Anders als meine Kinder war ich ein Kind, das gerne aß – von Tomaten (vielleicht sind es die Gene?), Sellerie und Spargel mal abgesehen. Besonders gerne die Süßspeisen, die meine böhmische Oma ab und an kochte. So gab es häufiger mal Liwanzen (ein leckerer Hefepfannkuchen, den man mit geschmolzener Butter begoss und Zucker darauf streute ) oder auch Stopperle*, Nudeln aus Kartoffelteig, die es mit Zucker und gebräunten Semmelbröseln gab, oder natürlich Aprikosenknödel galore! Erwähnte ich, dass ich ein pummeliges Kind war?! :-D

Eine meiner Lieblinsspeisen an warmen Frühlingstagen war allerdings Erdbeergmatsch: Süße reife Erdbeeren wurden zerdrückt, dann mit Zucker bestreut und mit Milch übergossen. Dazu gab es dann Schwarzbrot, das in ein kleine Stücke zerteilt und eingetunkt wurde, bis es sich mit dem süßen erdbeerigen Matsch voll gesaugt hatte. Wie schön war es an heißen Tagen nach der Schule bei meiner Oma am Tisch zu sitzen und wunderbar kühles Erdbeergmatsch satt zu essen.

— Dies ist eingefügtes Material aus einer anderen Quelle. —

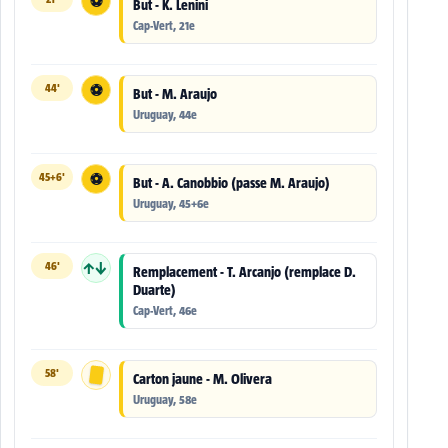
⚽
But - K. Lenini
Cap-Vert, 21e
44'
⚽
But - M. Araujo
Uruguay, 44e
45+6'
⚽
But - A. Canobbio (passe M. Araujo)
Uruguay, 45+6e
46'
↑↓
Remplacement - T. Arcanjo (remplace D.
Duarte)
Cap-Vert, 46e
58'
Carton jaune - M. Olivera
Uruguay, 58e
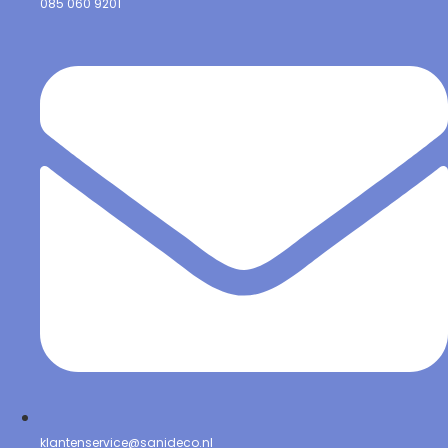
085 060 9201
klantenservice@sanideco.nl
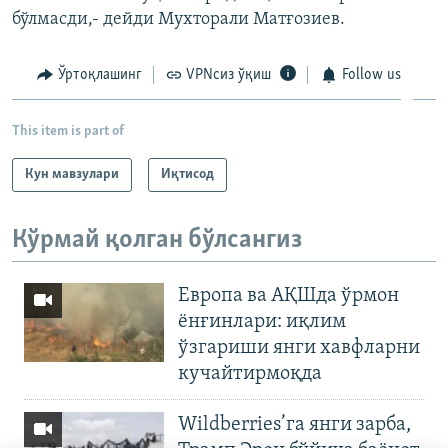
бўлмасди,- дейди Мухторали Матғозиев.
Ўртоқлашинг
VPNсиз ўқиш
Follow us
This item is part of
Кун мавзулари
Иқтисод
Кўрмай қолган бўлсангиз
Европа ва АҚШда ўрмон
ёнғинлари: иқлим
ўзгариши янги хавфларни
кучайтирмоқда
Wildberries’га янги зарба,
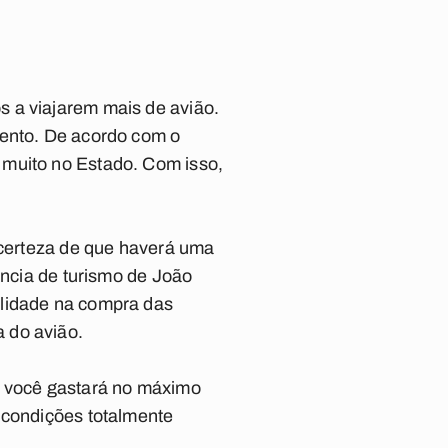
s a viajarem mais de avião.
mento. De acordo com o
 muito no Estado. Com isso,
r certeza de que haverá uma
ência de turismo de João
ilidade na compra das
 do avião.
, você gastará no máximo
 condições totalmente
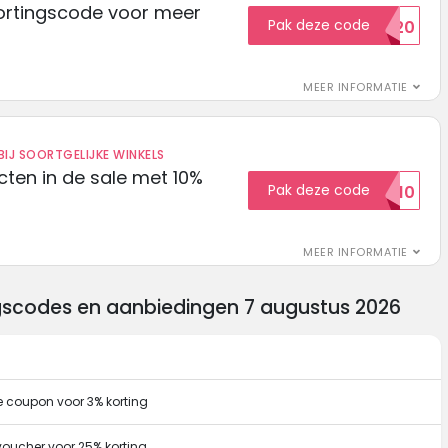
ortingscode voor meer
Pak deze code
EXTRA20
MEER INFORMATIE
IJ SOORTGELIJKE WINKELS
ten in de sale met 10%
Pak deze code
SALE10
MEER INFORMATIE
ngscodes en aanbiedingen 7 augustus 2026
e coupon voor 3% korting
voucher voor 25% korting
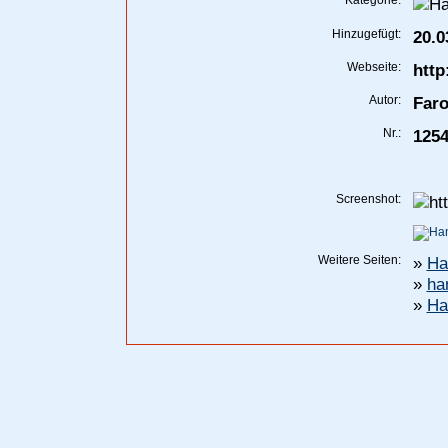
Kategorie:
Hinzugefügt:
20.0
Webseite:
http
Autor:
Far
Nr.:
125
Screenshot:
Weitere Seiten:
»
Ha
»
ha
»
Ha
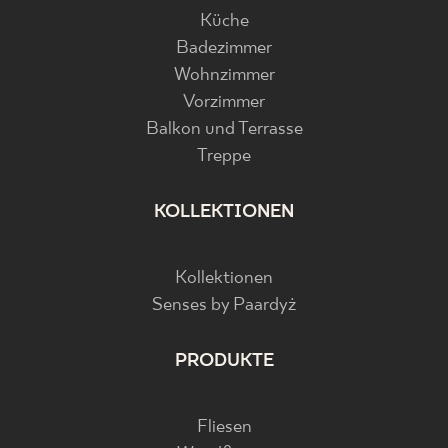
Küche
Badezimmer
Wohnzimmer
Vorzimmer
Balkon und Terrasse
Treppe
KOLLEKTIONEN
Kollektionen
Senses by Paardyż
PRODUKTE
Fliesen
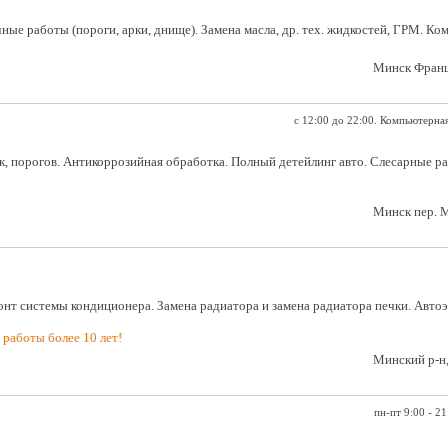
ные работы (пороги, арки, днище). Замена масла, др. тех. жидкостей, ГРМ. К
Минск Франц
с 12:00 до 22:00. Компьютер
порогов. Антикоррозийная обработка. Полный детейлинг авто. Слесарные работ
Минск пер. М
емонт системы кондиционера. Замена радиатора и замена радиатора печки. Авто
работы более 10 лет!
Минский р-н,
пн-пт 9:00 - 21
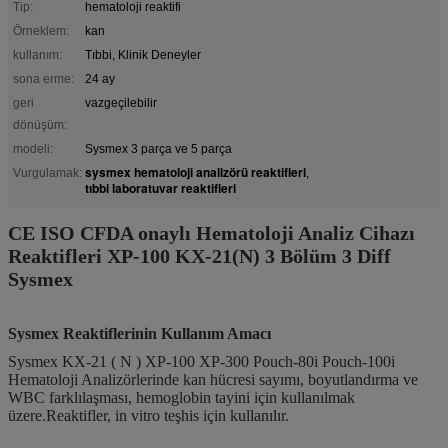
Tip:
hematoloji reaktifi
Örneklem:
kan
kullanım:
Tıbbi, Klinik Deneyler
sona erme:
24 ay
geri
vazgeçilebilir
dönüşüm:
modeli:
Sysmex 3 parça ve 5 parça
sysmex hematoloji analizörü reaktifleri
Vurgulamak:
,
tıbbi laboratuvar reaktifleri
CE ISO CFDA onaylı Hematoloji Analiz Cihazı
Reaktifleri XP-100 KX-21(N) 3 Bölüm 3 Diff
Sysmex
Sysmex Reaktiflerinin Kullanım Amacı
Sysmex KX-21 ( N ) XP-100 XP-300 Pouch-80i Pouch-100i
Hematoloji Analizörlerinde kan hücresi sayımı, boyutlandırma ve
WBC farklılaşması, hemoglobin tayini için kullanılmak
üzere.Reaktifler, in vitro teşhis için kullanılır.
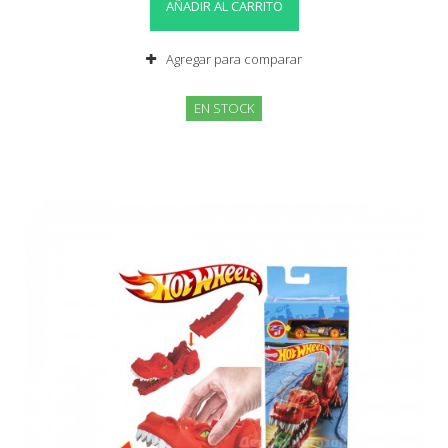
AÑADIR AL CARRITO
Agregar para comparar
EN STOCK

Hier also noch mal das Rezept:

500 Gramm reife Erdbeeren zerstampfen
dann Zucker drüberstreuen
und Milch darüber gießen
und Schwarzbrot dazu reichen.

Fertig. Eigentlich das perfekte Rezept für Workings Moms mit wenig Zeit. So wie mich.

 

 

Ich koch das dann mal. Bin gespannt, ob es meine Kinder mögen. :-)

PS: Gerade eben mal interessehalber nach Erdbeergmatsch/Erdbeermatsch gegoogelt. Und – ihr glaubt es nicht – ein Rezept bei chefkoch.de dazu gefunden! Jetzt bin ich sprachlos. Aber wirklich.

PPS: Nein, das gibt es doch nicht! Selbst Stopperle finden sich bei Chefkoch.de. – und ich dachte 45 Jahre, das wären beides ganz private Familienrezepte! Jetzt bin ich fast ein bisschen enttäuscht ...

* Zartbesaitete und Tierschützer lesen hier besser nicht weiter: Stopperle hießen die Dinger, weil auf dem Hof, auf dem meine Oma groß wurde, mit einem ähnlichen Teig Gänse „gestopft“ und gemästet wurden. Ja, die Zeiten waren damals anders.